My talk of abortion put her off

More than a year ago, I made my girlfriend pregnant. I had just finished university and was jobless. Out of ignorance, I told her to abort, and that really annoyed her. PHOTO | FILE

What you need to know:

  • When she was about to deliver, I sent her a considerable amount of money that I had saved from my odd jobs. Surprisingly, when she delivered she did not inform me.  What’s more, she rejected  the little shopping I had done for our newborn daughter.
  • When she was about six months pregnant, I again got on her wrong side when she found a flirty text message on my phone.   I  apologised to her but since that day things have never been the same.

Hi Kitoto,

More than a year ago, I made my girlfriend pregnant. I had just finished university and was jobless. Out of ignorance, I told her to abort, and that really annoyed her. After a short while, I apologised to her. I am still have been looking for a job, so she had to use her own money to pay for her antenatal clinic visits.

When she was about six months pregnant, I again got on her wrong side when she found a flirty text message on my phone.   I  apologised to her but since that day things have never been the same.

When she was about to deliver, I sent her a considerable amount of money that I had saved from my odd jobs. Surprisingly, when she delivered she did not inform me.  What’s more, she rejected  the little shopping I had done for our newborn daughter.

Neither of us is employed but her family takes our daughter to the Nairobi Hospital for her immunization, yet they know I cannot afford the charges there.

I am trying my best and send child support for our daughter although it’s usually not enough. She has not allowed me to see my daughter, who is now seven months old; I have only seen her photographs.

What should I do?

 

Hi,

Premarital sex continues to be viewed lightly by many and of no consequence. As you rightly said, when the pregnancy came, the only option you could think of was  an abortion. No one but you can change your views on  abortion or the you live your life.  But she also has the right to live her life the way she wants.

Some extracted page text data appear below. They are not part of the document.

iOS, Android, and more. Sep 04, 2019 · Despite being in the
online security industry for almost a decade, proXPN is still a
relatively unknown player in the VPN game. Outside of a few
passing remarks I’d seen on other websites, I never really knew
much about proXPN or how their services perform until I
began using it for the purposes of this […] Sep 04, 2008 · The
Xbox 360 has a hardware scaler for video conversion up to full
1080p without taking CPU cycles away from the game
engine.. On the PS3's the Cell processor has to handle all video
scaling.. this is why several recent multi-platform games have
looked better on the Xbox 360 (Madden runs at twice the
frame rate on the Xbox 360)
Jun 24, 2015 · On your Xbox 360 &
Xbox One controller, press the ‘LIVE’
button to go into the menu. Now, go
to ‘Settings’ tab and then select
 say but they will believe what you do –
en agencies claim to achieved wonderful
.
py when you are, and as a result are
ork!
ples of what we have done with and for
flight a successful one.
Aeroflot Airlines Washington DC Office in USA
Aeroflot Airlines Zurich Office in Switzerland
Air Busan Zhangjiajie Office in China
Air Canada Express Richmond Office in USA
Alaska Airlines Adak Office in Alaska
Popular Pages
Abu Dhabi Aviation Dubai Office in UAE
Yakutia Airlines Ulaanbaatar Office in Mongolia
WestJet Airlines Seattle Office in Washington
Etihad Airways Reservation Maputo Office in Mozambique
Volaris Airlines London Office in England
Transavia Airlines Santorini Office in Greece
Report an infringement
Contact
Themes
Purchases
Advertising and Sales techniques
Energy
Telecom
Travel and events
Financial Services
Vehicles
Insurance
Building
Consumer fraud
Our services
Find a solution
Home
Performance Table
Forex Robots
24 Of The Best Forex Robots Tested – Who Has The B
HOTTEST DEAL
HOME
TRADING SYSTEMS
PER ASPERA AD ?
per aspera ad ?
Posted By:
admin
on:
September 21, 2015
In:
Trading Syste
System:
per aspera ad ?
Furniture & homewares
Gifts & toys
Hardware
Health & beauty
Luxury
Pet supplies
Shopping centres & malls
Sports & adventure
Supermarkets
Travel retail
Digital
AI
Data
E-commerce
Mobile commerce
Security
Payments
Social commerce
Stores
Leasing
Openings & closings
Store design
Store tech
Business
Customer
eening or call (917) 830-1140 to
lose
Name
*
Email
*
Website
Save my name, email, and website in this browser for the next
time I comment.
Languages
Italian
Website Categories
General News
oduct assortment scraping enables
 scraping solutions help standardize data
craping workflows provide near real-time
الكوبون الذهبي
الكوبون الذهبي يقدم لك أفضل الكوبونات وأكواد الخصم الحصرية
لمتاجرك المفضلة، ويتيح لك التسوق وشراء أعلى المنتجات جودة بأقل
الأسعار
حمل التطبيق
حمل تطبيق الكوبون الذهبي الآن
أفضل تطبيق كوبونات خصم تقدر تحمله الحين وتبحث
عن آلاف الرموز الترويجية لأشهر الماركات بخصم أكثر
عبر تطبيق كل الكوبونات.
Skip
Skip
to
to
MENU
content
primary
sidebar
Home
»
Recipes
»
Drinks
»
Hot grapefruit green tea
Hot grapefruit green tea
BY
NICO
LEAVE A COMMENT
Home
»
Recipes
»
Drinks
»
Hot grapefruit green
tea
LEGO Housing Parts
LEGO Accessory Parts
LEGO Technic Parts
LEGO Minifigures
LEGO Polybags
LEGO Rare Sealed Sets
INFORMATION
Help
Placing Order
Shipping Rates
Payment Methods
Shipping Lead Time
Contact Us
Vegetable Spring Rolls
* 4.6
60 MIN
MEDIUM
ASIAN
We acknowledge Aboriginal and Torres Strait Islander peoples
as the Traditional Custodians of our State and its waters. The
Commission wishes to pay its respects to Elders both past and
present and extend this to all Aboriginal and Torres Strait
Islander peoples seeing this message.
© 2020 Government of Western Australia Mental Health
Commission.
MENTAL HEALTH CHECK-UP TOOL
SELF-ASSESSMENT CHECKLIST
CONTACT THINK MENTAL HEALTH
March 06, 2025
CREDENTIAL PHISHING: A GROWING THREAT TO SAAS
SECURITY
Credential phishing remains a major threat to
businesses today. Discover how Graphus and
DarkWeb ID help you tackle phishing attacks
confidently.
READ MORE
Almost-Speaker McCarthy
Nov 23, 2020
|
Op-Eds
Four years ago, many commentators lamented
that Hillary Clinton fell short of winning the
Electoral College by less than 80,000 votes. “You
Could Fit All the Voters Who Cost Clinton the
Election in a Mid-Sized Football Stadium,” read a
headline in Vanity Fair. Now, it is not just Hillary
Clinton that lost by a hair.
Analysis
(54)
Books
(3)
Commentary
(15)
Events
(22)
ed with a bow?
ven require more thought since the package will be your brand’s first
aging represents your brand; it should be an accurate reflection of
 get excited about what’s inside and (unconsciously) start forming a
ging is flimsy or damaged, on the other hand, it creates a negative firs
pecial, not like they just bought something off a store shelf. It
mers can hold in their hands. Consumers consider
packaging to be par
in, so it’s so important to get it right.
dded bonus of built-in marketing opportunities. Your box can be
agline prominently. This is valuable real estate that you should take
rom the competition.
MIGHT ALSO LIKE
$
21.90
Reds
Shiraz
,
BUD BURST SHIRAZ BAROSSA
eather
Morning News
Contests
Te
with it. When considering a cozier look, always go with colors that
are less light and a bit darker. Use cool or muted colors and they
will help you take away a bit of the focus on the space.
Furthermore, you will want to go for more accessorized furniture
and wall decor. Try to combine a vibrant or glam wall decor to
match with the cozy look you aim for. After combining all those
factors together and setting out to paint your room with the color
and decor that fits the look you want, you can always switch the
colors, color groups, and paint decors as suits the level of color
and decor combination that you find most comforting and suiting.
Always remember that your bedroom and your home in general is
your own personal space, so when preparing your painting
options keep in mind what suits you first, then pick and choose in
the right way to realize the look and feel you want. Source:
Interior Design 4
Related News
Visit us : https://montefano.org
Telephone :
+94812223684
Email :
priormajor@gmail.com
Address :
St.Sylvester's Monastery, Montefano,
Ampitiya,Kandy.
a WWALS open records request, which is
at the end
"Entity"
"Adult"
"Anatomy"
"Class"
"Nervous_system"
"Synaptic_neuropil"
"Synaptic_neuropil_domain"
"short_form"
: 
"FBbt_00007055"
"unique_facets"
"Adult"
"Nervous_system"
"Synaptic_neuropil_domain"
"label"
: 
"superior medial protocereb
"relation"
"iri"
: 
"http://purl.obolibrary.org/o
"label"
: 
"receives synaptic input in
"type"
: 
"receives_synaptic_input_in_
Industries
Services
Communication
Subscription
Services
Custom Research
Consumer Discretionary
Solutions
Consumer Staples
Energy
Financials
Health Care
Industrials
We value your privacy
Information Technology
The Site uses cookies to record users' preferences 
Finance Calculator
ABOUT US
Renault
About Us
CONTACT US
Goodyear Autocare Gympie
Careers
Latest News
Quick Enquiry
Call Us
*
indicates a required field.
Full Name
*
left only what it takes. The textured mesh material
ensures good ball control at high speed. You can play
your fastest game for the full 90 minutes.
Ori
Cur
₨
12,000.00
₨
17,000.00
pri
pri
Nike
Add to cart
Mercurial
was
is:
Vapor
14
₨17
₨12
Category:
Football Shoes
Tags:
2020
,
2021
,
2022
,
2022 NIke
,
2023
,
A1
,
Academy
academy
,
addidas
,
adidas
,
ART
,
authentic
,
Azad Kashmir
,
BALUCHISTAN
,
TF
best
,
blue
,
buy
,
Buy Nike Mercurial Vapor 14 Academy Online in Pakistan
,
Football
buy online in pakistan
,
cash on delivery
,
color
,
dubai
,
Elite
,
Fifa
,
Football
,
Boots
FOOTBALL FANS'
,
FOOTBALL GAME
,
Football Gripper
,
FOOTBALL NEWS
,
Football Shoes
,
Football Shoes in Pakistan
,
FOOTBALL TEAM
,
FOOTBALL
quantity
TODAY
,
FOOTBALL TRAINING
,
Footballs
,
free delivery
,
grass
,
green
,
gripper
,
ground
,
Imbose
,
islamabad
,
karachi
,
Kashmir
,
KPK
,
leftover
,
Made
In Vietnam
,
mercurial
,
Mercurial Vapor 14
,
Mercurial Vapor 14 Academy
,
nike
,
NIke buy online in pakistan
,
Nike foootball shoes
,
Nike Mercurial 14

When you talk to the victims of abortion, you will find many with an inner, unending silent cry. As for what she   is going through, it is up to you to find out and see how you fit in. This is because women are more affected by the effects of abortion than men. I guess your girlfriend found it better to go through the whole thing with the support of those who could understand.

When a pregnancy is unexpected, those involved cannot think straight. The chances of blaming each other  or concealing the pregnancy, through abortion, for example, are high.  However, what you did not realise is thatwhen two adults engage in sex, there are consequences for which you must take personal responsibility. I say that, just like the  sex was consensual, you should have approached the pregnancy as a joint problem that needed a joint solution.

I really do not see and sense of remorse or sympathy towards what your girlfriend might be facing. All  your’e  worried about are the expenses relating to  the baby. But as much as the pregnancy was unexpected and you were both unemployed, you needed to approach it together and to prepare for the responsibility ahead.

I can only guess that your girlfriends’s reaction to your suggestion that she  abort  came as a shock to her. I believe that is why she when quiet on you. Could this have been a clash of values? The realisation that every choice has consequences must have made her rethink your suggestion. Two wrongs never make a right. As far as she was concerned, this pregnancy changed everything and yet the only friend she trusted and could rely on was not there for her.

Finances remain a problem in many relationships. Having some source of income helps you meet the needs in a relationship. Still, lack of a stable job was not a good reason to tell her to abort. This child could have been born and given up for adoption. Although both of you are still jobless, I suggest that, as you focus on finding a job, you also try to deal with any unresolved issues between you. You need to settl such issues, whether or not she wants to get back with you. If not, look for ways of supporting your child as you move on with life.